- Fogn Church
- 59°08′48″N 5°54′43″E﻿ / ﻿59.14655°N 5.91181°E
- Location: Stavanger Municipality, Rogaland
- Country: Norway
- Denomination: Church of Norway
- Churchmanship: Evangelical Lutheran

History
- Status: Parish church
- Founded: 1916
- Consecrated: 17 Nov 1991

Architecture
- Functional status: Active
- Architect: Elisabeth Fidjestøl
- Architectural type: Cruciform
- Completed: 1991

Specifications
- Capacity: 190
- Materials: Wood

Administration
- Diocese: Stavanger bispedømme
- Deanery: Tungenes prosti
- Parish: Talgje
- Type: Church
- Status: Not protected
- ID: 84172

= Fogn Church =

Church in Rogaland, Norway

Fogn Church (Fogn kyrkje) is a parish church of the Church of Norway in the large Stavanger Municipality in Rogaland county, Norway.
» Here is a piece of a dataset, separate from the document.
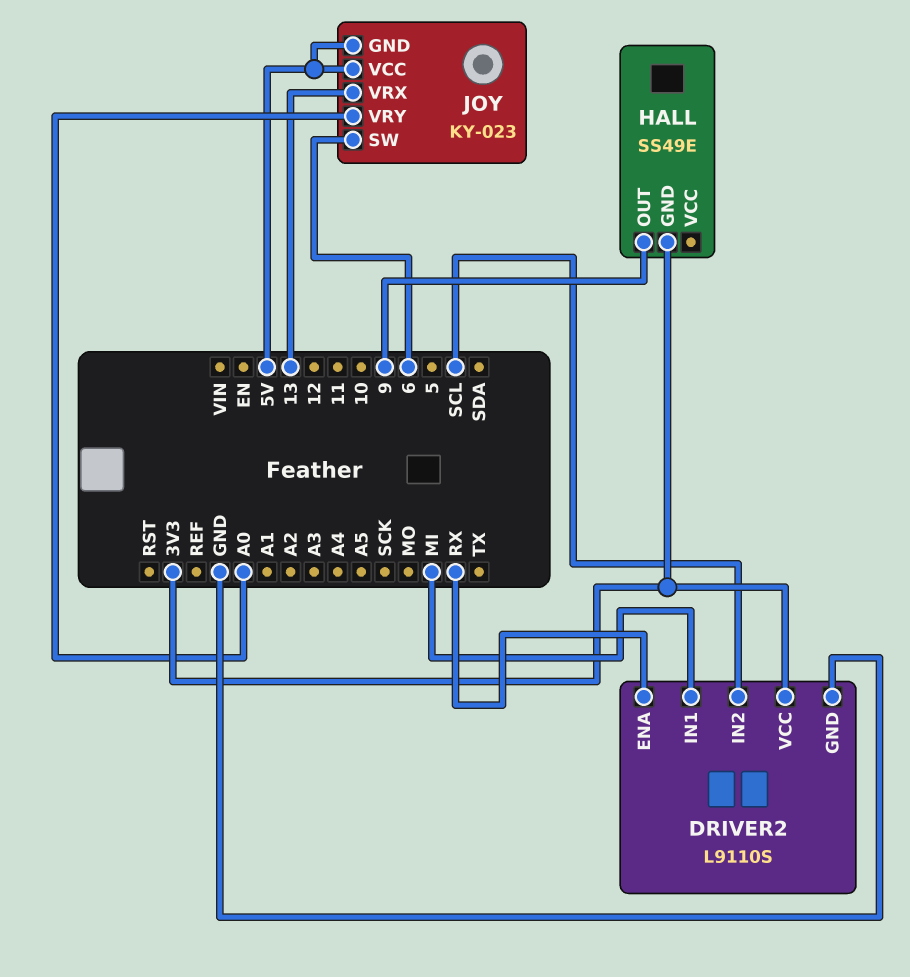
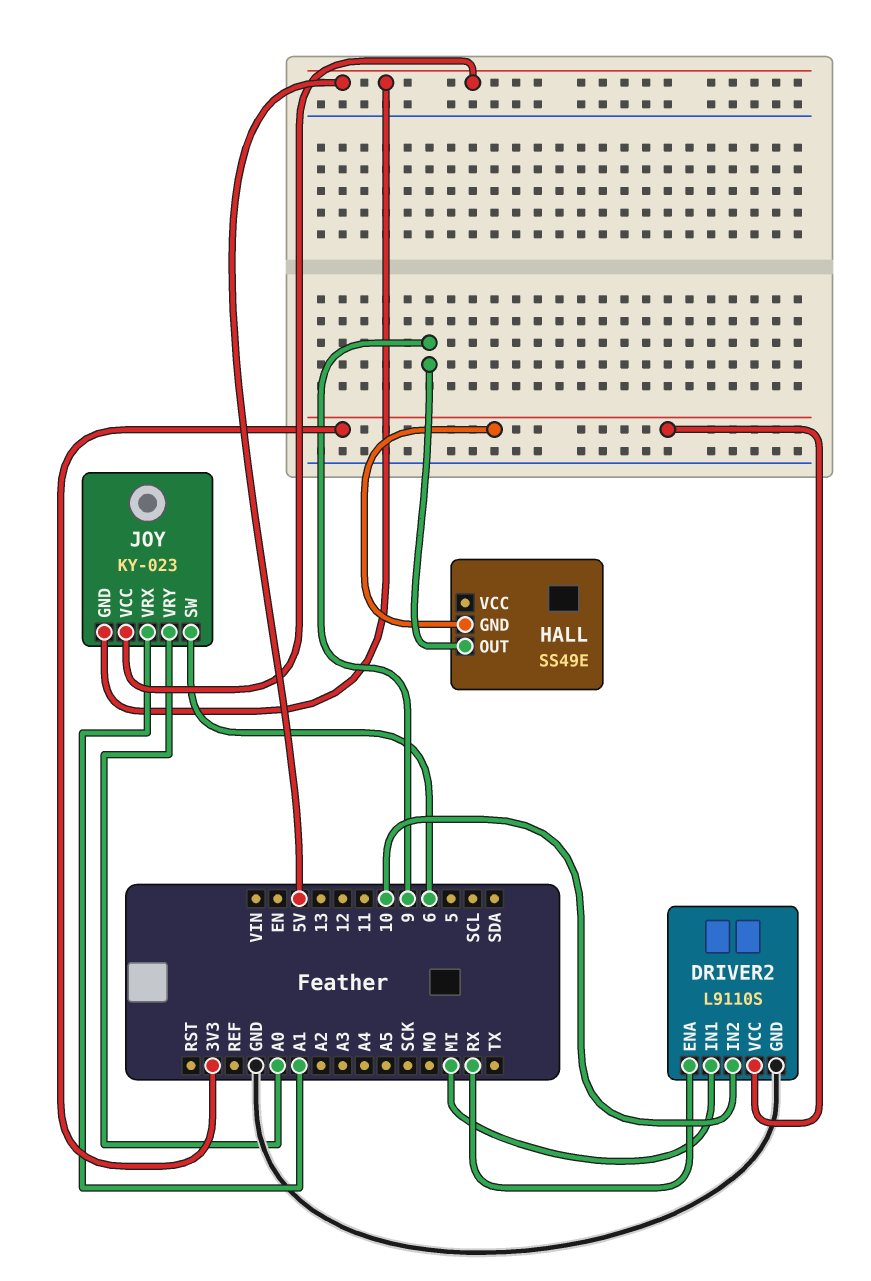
DRIVER2 pin IN2: SCL -> 10
JOY pin VRX: 13 -> A1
It is located on the northwestern side of the island of Fogn. It is one of the two churches for the Talgje parish which is part of the Tungenes prosti (deanery) in the Diocese of Stavanger. The red, wooden church was built in a cruciform design in 1991 using designs by the architect Elisabet Breen Fidjestøl. The church seats about 190 people.

==History==
The first church on Fogn was a small chapel built in 1916. In 1991, a new church was constructed to replace the little chapel. The new church was consecrated on 17 November 1991.